dt.fit(X_train, y_train)
rf.fit(X_train, y_train)
svm.fit(X_train, y_train)

# Predict on the test set
lr_preds = lr.predict(X_test)
dt_preds = dt.predict(X_test)
rf_preds = rf.predict(X_test)
svm_preds = svm.predict(X_test)

# Calculate accuracies
lr_acc = accuracy_score(y_test, lr_preds)
dt_acc = accuracy_score(y_test, dt_preds)
rf_acc = accuracy_score(y_test, rf_preds)
svm_acc = accuracy_score(y_test, svm_preds)

lr_acc, dt_acc, rf_acc, svm_acc

In [None]:
!pip install tensorflow

In [None]:
import tensorflow as tf
from tensorflow.keras.models import Sequential
from tensorflow.keras.layers import Dense, Dropout

# Define the neural network model
model = Sequential([
    Dense(128, activation='relu', input_shape=(X_train.shape[1],)),
    Dropout(0.2),
    Dense(64, activation='relu'),
    Dropout(0.2),
    Dense(32, activation='relu'),
    Dense(3, activation='softmax')
])

# Compile the model
model.compile(optimizer='adam', loss='sparse_categorical_crossentropy', metrics=['accuracy'])

# Train the model
history = model.fit(X_train, y_train, epochs=10, batch_size=32, validation_split=0.2, verbose=1)

# Evaluate the model on the test set
loss, nn_acc = model.evaluate(X_test, y_test, verbose=0)

nn_acc

In [None]:
import matplotlib.pyplot as plt

# Model names and their accuracies
models = ['Logistic Regression', 'Decision Tree', 'Random Forest', 'SVM', 'Neural Network']
accuracies = [lr_acc, dt_acc, rf_acc, svm_acc, nn_acc]

# Plotting the accuracies
plt.figure(figsize=(10, 6))

What you are asked to do
In the code excerpt, for how many epochs is the neural network model trained? The items have no role in this exercise.

Dataset extract

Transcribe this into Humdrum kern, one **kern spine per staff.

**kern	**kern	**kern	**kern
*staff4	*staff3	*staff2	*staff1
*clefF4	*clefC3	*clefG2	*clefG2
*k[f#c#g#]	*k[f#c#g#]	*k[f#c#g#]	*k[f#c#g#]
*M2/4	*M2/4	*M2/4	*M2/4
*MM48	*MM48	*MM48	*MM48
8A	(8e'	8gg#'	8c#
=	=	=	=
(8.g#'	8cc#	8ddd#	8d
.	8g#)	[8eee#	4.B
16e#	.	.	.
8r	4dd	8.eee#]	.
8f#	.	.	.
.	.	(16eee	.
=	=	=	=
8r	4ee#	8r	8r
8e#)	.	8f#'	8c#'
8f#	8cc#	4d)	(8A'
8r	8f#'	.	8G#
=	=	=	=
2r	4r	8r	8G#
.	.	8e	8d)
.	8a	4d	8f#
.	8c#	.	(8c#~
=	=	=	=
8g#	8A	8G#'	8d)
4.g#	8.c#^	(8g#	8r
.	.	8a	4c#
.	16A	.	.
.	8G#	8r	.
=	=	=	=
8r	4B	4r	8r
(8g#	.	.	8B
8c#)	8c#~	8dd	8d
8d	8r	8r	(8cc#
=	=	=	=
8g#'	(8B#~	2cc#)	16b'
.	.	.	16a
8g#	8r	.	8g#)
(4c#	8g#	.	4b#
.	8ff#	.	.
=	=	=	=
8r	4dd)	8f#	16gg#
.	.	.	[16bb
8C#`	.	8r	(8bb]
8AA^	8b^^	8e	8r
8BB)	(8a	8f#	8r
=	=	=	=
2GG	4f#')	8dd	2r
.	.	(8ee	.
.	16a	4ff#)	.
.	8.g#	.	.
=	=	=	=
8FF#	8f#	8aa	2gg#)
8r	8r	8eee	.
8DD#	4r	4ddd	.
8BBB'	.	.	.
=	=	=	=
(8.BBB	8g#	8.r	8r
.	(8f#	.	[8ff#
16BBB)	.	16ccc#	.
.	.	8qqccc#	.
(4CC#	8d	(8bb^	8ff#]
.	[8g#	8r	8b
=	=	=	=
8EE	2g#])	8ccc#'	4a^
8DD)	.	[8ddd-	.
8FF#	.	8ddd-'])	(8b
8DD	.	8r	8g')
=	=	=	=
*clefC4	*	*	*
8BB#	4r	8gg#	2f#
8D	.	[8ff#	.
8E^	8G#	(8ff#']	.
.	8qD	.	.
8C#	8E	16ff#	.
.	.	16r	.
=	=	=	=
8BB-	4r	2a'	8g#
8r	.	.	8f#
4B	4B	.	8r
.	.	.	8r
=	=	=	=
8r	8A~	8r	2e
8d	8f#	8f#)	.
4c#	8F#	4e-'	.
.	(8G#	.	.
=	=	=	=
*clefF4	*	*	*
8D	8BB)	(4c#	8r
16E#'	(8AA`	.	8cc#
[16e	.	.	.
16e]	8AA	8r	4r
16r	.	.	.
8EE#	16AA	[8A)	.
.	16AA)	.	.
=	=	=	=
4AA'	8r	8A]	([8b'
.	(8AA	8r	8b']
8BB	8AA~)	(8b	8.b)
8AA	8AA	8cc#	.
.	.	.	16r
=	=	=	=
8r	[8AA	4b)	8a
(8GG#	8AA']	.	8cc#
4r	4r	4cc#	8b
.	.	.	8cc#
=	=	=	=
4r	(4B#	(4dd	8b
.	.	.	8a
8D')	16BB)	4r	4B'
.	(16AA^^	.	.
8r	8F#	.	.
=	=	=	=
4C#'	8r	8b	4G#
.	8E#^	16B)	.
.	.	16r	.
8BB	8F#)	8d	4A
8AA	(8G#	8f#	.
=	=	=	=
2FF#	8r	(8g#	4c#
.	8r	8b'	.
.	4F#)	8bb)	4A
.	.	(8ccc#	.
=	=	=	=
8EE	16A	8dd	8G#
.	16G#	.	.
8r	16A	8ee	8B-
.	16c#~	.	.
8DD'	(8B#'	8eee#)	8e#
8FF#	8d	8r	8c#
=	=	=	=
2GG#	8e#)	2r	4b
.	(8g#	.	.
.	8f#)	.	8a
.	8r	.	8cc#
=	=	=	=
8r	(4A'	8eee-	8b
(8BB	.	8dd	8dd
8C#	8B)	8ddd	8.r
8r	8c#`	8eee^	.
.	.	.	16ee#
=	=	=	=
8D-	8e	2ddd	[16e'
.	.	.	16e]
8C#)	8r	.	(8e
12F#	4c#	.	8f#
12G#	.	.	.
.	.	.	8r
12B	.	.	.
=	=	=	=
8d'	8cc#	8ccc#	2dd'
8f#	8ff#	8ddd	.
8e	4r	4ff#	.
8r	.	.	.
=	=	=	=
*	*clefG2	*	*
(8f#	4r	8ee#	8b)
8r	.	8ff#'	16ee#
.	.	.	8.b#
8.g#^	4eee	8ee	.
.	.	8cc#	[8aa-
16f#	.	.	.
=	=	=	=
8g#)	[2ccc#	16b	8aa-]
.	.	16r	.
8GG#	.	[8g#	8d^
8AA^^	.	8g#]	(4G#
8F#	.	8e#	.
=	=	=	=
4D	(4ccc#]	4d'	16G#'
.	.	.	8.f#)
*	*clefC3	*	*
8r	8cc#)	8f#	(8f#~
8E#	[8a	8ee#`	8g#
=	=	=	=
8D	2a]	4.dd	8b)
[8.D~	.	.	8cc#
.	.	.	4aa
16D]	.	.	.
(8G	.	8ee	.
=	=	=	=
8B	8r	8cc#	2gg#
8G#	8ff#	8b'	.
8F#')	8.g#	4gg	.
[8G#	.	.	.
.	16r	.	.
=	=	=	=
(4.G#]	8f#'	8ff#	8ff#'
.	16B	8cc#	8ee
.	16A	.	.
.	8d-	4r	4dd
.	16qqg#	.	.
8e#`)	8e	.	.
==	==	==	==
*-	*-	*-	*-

Exercise result
10 epochs.